- Petunjuk Kerja:
Tuliskan kembali tanpa perubahan bagian petikan tentang profesi kedokteran dari "Hal yang terpenting, yang" sampai "mereka peduli? Tidak.".

- Petikan:
_ _ _ _ _ _ _
Setelah kelulusan 5 tahun tersebut, gelar dokter tidak berarti sudah mampu mengubrek-ubrek pasien selamanya. Sebuah profesi kedokteran dituntut untuk belajar seumur hidup, terus-menerus mengembangkan diri sesuai dengan pilihan masing-masing. Hal ini kini menjadi sebuah kewajiban bagi setiap dokter yang masih ingin mempertahankan namanya sebagai seorang dokter yang berhak melaksanakan kemampuannya. Setiap dokter dituntu untuk mengikuti jurnal kedokteran terbaru, seminar terbaru, dan terus-menerus belajar sepanjang hayat.
Profesi kedokteran juga telah menjadi sasaran empuk masalah hukum. Banyak sekali tuntutan yang menghampiri profesi ini, membuat profesi ini tidak dapat lagi bertindak seluwes dulu. Kini segalanya harus mematuhi prosedur. Namun sebenarnya, jika para dokter mengikuti aturan sebenarnya, maka ancaman-ancaman yang ada hanyalah omong kosong belaka. Masalah ini mungkin dapat mengacaukan dunia kedokteran, namun juga dapat meningkatkan kualitas pelayanan.
Hal yang terpenting, yang tidak dimiliki semua dokter, adalah sifat altruisme, atau hanya sekedar peduli. Banyak sekali para dokter tidak berhati yang berprofesi hanya untuk kepenitngan dirinya sendiri. Kurangnya kualitas soft skill pada para calon dokter inilah yang melahirkan sebuah stereotip dokter yang sombong. Dokter-dokter inilah yang kemudian merusak nama baik dunia kedokteran. Apakah mereka peduli? Tidak.
Semua hal ini, jarang sekali diperhatikan oleh para calon mahasiswa kedokteran. Sistem pendidikan kita yang hanya mewajibkan para calon mahasiswa kedokteran untuk lulus sebuah ujian tertulis saja membuat mereka yang tak lulus psikologi kedokteran dengan luwesnya memasuki dunia ini. Mungkin dunia ini kelihatannya eksklusif dan sombong, namun percayalah, hal ini untuk menjamin pelayanan dan rasa peduli kedokteran Indonesia.
Sudah saatnya sistem penyaringan masuk fakultas kedokteran menerapkan sistem psikotes untuk menilai kualitas EQ dan SQ para calon mahasiswanya. Dan tentu saja, sudah saatnya pembinaan soft skill para mahasiswa, jiwa dokter mereka, dibina dan didukung oleh sistem pendidikan kita, bukannya dihambat dengan tuntutan waktu kuliah yang semakin dipadatkan.
_ _ _ _ _ _ _
- Kutipan Data:

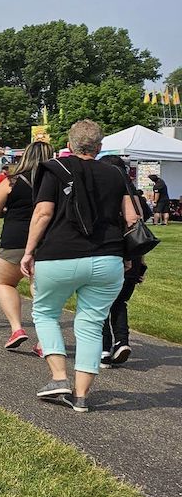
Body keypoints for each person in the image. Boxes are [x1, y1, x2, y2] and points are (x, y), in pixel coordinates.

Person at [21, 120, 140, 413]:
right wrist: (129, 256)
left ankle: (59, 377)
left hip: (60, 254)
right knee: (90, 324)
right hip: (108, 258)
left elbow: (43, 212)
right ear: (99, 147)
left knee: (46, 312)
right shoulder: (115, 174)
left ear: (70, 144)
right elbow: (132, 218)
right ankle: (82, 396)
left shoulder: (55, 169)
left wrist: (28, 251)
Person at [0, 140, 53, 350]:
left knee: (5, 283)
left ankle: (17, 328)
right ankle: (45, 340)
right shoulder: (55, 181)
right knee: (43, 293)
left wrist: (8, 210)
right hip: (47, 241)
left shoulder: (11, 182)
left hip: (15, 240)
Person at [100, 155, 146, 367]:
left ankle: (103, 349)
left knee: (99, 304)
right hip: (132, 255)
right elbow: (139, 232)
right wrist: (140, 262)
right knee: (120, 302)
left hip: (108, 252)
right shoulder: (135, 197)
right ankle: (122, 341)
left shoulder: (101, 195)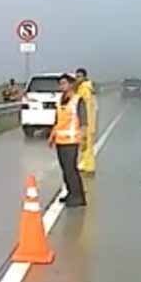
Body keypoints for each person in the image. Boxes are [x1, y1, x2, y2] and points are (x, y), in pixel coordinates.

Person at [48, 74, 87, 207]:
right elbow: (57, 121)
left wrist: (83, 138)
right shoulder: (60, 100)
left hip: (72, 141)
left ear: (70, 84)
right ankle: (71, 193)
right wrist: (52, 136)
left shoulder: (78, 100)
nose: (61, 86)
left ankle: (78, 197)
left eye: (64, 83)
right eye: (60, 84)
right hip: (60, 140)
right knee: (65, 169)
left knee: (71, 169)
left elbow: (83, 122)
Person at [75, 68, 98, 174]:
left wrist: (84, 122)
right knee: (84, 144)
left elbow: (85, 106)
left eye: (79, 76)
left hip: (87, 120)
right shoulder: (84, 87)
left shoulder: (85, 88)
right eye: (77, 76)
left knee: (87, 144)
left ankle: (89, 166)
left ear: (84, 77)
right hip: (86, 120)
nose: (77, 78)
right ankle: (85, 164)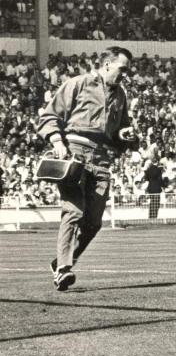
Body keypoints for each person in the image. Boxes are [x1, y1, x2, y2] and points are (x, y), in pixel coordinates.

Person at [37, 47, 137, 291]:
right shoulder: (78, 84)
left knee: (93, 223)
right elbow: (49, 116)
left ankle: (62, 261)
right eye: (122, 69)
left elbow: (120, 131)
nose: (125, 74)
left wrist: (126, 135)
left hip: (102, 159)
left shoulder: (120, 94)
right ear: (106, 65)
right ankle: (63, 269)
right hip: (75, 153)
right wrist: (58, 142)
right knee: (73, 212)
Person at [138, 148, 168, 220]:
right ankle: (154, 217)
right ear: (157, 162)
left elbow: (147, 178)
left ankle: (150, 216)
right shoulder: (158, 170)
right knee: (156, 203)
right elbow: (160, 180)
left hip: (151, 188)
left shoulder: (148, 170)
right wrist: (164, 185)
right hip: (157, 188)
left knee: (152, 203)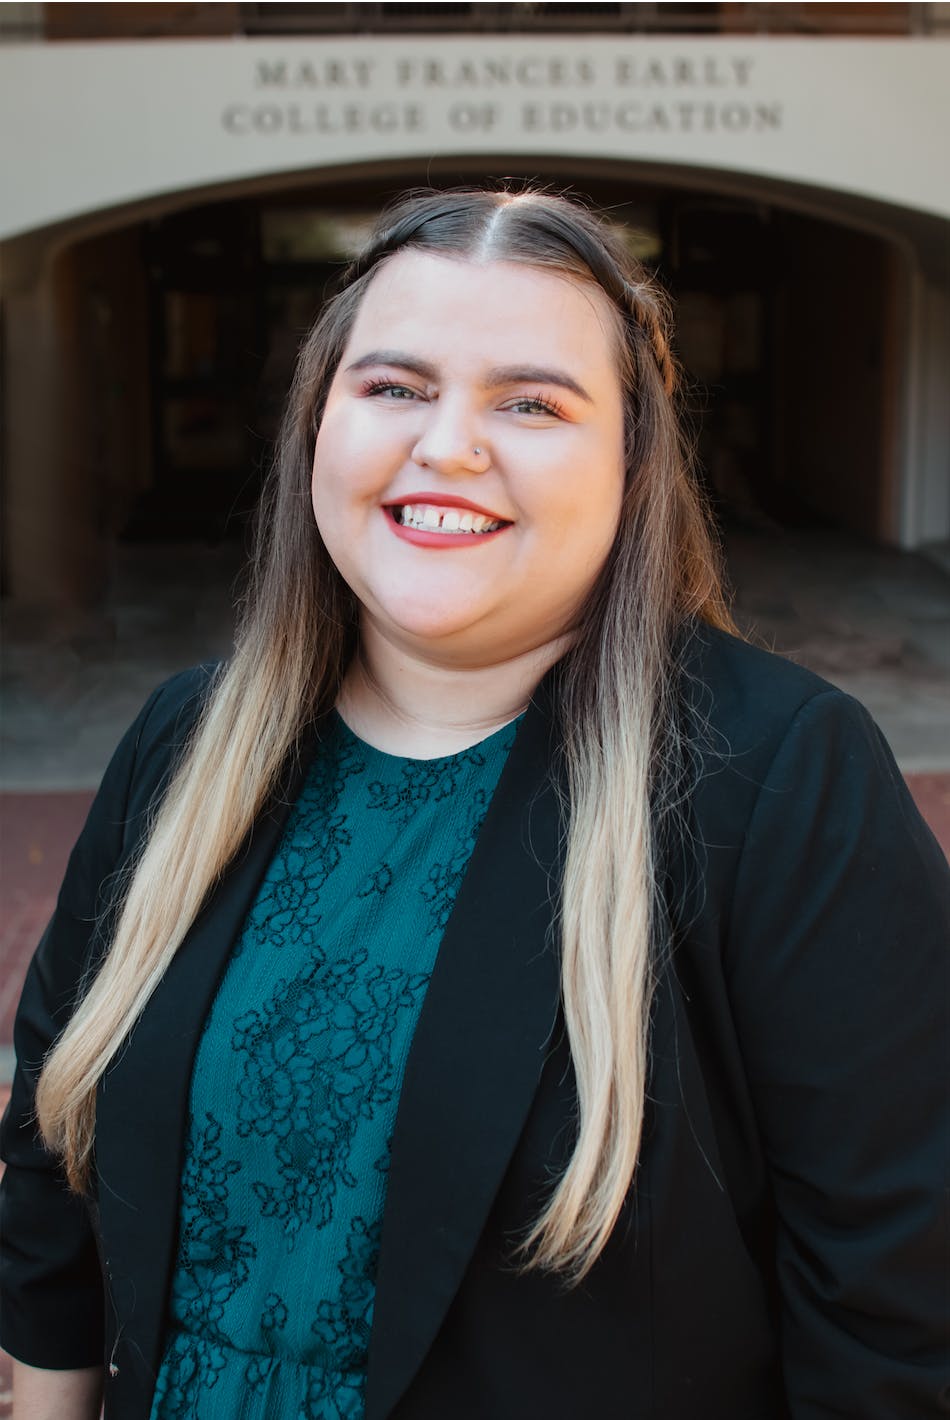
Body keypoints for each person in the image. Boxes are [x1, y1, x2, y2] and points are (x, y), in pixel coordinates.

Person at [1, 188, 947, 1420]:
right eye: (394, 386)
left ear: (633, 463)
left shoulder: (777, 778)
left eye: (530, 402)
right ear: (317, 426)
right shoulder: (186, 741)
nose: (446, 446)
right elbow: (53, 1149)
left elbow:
_ _ _ _ _ _ _
- Jawaban Latihan:
Hal yang terpenting, yang tidak dimiliki semua dokter, adalah sifat altruisme, atau hanya sekedar peduli. Banyak sekali para dokter tidak berhati yang berprofesi hanya untuk kepenitngan dirinya sendiri. Kurangnya kualitas soft skill pada para calon dokter inilah yang melahirkan sebuah stereotip dokter yang sombong. Dokter-dokter inilah yang kemudian merusak nama baik dunia kedokteran. Apakah mereka peduli? Tidak.